LinuxでUSBハードディスクをフォーマットしてマウントする方法【コマンド付き解説】
このガイドでは、Linux環境でUSBハードディスクをフォーマットし、マウントして使用できるようにするまでの手順を解説します。USBメモリ(フラッシュドライブ)でも同じ手順が使えます。
筆者は先日新しいUSBハードディスクを購入し、Linuxサーバーのバックアップ用として利用することにしました。ここでは、そのドライブを実際にフォーマットしてマウントした際の手順を紹介します。
ステップ1:ディスクの認識状況を確認する
最初に行ったのは、接続したディスクがシステム上のどこに割り当てられたかを確認する作業です。以下のコマンドを実行します。
# tail -F /var/log/messages
この状態でドライブをサーバーに接続すると、「ドライブが /dev/sdc1 として利用可能になった」というログメッセージが表示されます。なお、最近のディストリビューションでは lsblk コマンドや dmesg コマンドでもデバイス名を簡単に確認できます。

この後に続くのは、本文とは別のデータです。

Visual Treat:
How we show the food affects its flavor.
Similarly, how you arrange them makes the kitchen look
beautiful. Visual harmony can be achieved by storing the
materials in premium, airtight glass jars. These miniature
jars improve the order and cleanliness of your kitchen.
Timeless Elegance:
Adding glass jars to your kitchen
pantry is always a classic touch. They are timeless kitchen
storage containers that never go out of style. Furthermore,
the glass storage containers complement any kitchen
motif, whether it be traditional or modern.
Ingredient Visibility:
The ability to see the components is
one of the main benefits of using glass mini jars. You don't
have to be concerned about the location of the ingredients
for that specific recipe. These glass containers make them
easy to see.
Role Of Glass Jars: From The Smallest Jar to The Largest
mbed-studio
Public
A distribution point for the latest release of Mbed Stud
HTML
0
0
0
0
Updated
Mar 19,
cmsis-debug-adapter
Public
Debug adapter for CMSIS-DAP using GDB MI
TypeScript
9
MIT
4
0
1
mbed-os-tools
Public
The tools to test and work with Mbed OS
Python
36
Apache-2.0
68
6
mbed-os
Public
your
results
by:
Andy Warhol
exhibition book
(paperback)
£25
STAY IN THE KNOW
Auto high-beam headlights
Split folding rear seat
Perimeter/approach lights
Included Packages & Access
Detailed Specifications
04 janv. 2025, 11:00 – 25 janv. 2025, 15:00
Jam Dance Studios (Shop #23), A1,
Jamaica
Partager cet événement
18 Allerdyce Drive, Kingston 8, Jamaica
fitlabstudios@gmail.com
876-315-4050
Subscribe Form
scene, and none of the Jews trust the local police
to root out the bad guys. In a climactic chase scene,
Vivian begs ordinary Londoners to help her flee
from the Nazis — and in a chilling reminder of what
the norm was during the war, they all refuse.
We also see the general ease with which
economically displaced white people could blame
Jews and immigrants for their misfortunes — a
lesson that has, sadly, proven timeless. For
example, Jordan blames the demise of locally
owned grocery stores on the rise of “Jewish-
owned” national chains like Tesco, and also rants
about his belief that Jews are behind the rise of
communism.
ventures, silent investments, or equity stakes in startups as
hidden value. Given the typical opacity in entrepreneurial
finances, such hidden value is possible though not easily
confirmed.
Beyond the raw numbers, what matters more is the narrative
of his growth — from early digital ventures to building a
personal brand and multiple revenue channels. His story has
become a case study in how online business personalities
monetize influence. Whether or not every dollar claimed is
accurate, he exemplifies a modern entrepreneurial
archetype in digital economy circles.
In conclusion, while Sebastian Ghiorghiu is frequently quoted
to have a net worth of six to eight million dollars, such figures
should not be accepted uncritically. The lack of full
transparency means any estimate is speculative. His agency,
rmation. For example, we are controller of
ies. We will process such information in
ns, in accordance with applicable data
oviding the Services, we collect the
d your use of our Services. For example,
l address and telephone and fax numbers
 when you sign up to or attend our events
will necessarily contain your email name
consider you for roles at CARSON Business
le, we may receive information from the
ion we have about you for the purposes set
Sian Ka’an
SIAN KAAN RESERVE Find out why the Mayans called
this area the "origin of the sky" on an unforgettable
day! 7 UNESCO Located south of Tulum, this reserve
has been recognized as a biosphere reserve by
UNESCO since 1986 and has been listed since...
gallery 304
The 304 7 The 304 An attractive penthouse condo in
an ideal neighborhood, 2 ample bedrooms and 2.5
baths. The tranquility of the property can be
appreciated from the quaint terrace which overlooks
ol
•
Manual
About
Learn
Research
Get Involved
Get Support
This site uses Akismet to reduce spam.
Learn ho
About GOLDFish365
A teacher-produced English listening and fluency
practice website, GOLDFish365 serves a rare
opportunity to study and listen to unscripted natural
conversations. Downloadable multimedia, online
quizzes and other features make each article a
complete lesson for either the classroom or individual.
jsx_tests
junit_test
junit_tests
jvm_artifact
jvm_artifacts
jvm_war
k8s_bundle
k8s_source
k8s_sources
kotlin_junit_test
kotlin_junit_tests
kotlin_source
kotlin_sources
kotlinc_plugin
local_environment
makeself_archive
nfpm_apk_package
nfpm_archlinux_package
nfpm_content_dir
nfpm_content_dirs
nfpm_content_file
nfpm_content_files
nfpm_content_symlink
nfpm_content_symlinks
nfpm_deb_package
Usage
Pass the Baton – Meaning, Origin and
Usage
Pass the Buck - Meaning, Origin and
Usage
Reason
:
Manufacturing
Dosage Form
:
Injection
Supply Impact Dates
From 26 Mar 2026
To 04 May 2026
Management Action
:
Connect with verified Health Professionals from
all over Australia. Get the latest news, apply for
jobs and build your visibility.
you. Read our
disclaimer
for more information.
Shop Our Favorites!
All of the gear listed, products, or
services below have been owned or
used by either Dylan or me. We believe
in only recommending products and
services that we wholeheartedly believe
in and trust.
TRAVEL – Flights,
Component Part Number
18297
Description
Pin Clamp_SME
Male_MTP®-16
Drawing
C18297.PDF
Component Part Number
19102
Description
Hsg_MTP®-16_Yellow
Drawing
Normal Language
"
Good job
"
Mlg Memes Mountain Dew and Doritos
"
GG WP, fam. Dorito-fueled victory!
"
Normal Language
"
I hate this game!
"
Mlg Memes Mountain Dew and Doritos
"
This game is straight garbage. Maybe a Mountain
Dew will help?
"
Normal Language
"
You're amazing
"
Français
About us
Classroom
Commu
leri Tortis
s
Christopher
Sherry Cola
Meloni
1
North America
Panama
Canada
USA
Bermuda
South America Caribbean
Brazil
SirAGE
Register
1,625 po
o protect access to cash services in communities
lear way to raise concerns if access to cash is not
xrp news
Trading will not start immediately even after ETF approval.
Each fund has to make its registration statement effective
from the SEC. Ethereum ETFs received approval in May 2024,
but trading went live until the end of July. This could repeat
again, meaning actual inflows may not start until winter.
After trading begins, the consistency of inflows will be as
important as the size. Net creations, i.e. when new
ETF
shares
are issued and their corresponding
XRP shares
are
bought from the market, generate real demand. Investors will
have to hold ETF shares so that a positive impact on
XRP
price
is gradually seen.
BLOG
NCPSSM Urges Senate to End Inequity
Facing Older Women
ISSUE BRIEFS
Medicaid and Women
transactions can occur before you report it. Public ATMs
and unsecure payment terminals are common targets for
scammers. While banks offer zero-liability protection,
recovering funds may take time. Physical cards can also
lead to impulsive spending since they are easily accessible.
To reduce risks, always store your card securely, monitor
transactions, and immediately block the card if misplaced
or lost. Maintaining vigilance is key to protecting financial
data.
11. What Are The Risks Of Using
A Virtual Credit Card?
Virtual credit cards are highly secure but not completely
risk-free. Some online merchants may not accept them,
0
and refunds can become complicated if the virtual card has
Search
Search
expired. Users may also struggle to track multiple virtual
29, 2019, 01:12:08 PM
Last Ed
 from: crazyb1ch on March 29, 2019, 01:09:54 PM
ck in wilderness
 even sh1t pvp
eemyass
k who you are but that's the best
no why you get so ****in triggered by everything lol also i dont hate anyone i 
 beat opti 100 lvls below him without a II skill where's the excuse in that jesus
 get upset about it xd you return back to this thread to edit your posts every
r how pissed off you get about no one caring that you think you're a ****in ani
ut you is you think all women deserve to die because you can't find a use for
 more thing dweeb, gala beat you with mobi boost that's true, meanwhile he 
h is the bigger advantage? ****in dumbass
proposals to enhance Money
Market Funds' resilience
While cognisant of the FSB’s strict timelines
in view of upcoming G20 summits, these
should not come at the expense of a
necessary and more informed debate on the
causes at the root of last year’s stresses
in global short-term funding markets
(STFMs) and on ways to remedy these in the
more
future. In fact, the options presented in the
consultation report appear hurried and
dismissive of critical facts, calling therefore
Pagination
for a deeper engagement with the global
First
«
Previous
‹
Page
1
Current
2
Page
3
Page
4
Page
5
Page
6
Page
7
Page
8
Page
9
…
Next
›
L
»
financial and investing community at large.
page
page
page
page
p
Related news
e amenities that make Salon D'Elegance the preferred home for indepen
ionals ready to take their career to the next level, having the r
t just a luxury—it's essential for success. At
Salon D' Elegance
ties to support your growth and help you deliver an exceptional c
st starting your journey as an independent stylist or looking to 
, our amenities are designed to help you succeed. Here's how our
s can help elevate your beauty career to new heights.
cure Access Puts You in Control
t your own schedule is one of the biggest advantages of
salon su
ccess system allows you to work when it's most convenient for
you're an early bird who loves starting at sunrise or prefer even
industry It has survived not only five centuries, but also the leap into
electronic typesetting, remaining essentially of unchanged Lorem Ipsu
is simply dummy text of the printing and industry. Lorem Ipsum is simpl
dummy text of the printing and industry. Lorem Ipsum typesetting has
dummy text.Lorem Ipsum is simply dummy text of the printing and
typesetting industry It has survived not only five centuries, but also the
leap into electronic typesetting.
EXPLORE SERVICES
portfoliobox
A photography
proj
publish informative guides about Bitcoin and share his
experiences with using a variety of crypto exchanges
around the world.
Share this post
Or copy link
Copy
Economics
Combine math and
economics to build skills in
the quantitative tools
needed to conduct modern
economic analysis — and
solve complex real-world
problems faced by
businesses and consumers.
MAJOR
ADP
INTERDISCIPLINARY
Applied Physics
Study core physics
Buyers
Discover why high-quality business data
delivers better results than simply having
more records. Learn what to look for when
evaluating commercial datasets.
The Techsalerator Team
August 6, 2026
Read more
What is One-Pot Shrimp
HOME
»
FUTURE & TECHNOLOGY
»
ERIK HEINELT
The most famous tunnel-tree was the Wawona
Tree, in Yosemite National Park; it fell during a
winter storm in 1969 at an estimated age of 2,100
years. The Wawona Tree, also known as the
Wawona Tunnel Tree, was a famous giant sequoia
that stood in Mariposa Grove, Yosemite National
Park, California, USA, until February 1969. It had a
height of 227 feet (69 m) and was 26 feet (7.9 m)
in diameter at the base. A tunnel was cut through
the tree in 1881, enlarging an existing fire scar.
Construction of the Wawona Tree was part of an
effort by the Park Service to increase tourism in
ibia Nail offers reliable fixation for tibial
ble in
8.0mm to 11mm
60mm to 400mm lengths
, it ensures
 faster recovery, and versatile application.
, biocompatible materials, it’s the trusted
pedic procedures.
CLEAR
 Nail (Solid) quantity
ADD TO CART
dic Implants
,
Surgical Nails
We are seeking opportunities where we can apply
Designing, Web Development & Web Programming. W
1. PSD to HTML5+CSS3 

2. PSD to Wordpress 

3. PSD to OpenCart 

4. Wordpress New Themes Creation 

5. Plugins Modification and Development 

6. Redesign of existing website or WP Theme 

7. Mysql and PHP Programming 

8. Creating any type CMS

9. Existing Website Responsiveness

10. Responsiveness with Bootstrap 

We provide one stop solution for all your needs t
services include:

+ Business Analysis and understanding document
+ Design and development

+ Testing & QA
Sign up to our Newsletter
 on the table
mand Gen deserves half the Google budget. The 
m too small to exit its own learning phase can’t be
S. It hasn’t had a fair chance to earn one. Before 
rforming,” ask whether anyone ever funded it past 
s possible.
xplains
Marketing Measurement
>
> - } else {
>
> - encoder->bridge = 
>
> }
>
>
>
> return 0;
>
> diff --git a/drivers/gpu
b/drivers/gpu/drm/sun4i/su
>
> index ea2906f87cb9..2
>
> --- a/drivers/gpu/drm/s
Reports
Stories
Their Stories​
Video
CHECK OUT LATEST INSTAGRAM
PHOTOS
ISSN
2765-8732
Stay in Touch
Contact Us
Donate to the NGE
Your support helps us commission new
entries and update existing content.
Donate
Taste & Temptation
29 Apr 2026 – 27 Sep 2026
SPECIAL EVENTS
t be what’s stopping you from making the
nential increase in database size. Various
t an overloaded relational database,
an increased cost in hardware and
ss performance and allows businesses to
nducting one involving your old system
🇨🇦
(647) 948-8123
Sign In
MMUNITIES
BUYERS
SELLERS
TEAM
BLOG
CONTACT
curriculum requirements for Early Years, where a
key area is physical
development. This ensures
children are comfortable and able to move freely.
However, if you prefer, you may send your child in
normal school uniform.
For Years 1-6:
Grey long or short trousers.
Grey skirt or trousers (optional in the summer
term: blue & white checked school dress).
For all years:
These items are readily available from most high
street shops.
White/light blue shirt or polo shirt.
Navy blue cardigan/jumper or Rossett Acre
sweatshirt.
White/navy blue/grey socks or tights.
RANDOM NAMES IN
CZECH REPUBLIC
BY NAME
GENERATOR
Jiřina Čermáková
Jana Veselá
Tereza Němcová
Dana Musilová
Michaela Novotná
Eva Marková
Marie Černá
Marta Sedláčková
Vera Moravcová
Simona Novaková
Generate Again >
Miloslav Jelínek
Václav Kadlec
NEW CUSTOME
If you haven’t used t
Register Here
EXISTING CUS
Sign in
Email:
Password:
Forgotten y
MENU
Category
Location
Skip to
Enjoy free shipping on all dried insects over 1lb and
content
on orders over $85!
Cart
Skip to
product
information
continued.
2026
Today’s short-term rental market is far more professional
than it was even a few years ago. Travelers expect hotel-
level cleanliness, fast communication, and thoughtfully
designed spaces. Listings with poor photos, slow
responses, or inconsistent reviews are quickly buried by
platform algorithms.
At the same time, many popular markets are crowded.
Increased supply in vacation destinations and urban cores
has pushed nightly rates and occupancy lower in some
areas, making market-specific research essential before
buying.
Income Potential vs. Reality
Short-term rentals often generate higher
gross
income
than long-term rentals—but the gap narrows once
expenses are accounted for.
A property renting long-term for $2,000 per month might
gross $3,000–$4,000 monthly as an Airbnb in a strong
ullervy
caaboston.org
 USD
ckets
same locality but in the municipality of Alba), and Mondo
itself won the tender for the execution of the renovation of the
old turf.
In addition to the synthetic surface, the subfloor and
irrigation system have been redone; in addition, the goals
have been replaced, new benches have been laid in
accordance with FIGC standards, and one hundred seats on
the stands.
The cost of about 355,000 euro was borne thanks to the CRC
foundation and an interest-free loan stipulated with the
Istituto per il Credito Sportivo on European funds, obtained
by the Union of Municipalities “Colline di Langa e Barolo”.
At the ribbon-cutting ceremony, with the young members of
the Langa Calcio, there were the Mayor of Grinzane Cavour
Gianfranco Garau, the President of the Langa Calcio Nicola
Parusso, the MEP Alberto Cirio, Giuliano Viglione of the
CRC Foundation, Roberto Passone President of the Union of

ステップ2:ファイルシステムを選んでフォーマットする
Linuxが読み書きできるファイルシステムは多数ありますが、Windowsとの互換性を考えると選択肢は限られます。そこで今回は、両OSで安定して動作する実績のある「FAT」を採用しました。ドライブをFATでフォーマットするには、次のコマンドを実行します。
# mkfs.vfat /dev/sdc1
数分でフォーマットが完了し、すぐに使える状態になります。
注意: フォーマットを実行すると、対象デバイス上の既存データはすべて消去されます。間違ったデバイス(例:システムディスク)を指定しないよう、デバイス名は必ず再確認してください。
ステップ3:マウントポイントを作成してマウントする
次に、ドライブをマウントするためのディレクトリを作成します。
# mkdir /media/usbdisk
続いて、このマウントポイントに対してドライブをマウントします。
# mount -t vfat /dev/sdc1 /media/usbdisk
これで完了です。新しいハードディスクのフォーマットとマウントが完了し、すぐに使用できる状態になりました。必要なデータをコピーしたあとは、以下のコマンドでアンマウントします。
# umount /media/usbdisk
アンマウントは必ず実行しよう
最後のアンマウント作業は非常に重要です。アンマウントせずにドライブを抜くと、書き込み途中のデータが失われたり、ファイルシステムが破損したりする危険があります。必ず umount を実行してから取り外してください。
起動時に自動マウントする設定(/etc/fstab)
頻繁に使うUSBストレージをLinuxサーバーに常時接続しておく場合は、起動時に自動的にマウントされるよう設定しておくと便利です。/etc/fstab ファイルの末尾に、以下のようなエントリを追加します。
/dev/sdc1 /mnt/usbdrive vfat defaults 0 0
この設定により、サーバー起動時にドライブが自動的にマウントされ、マウント操作を意識することなく自動バックアップ運用が可能になります。なお、デバイス名は接続順序によって変わることがあるため、より確実に運用したい場合はUUIDを指定する方法も検討するとよいでしょう。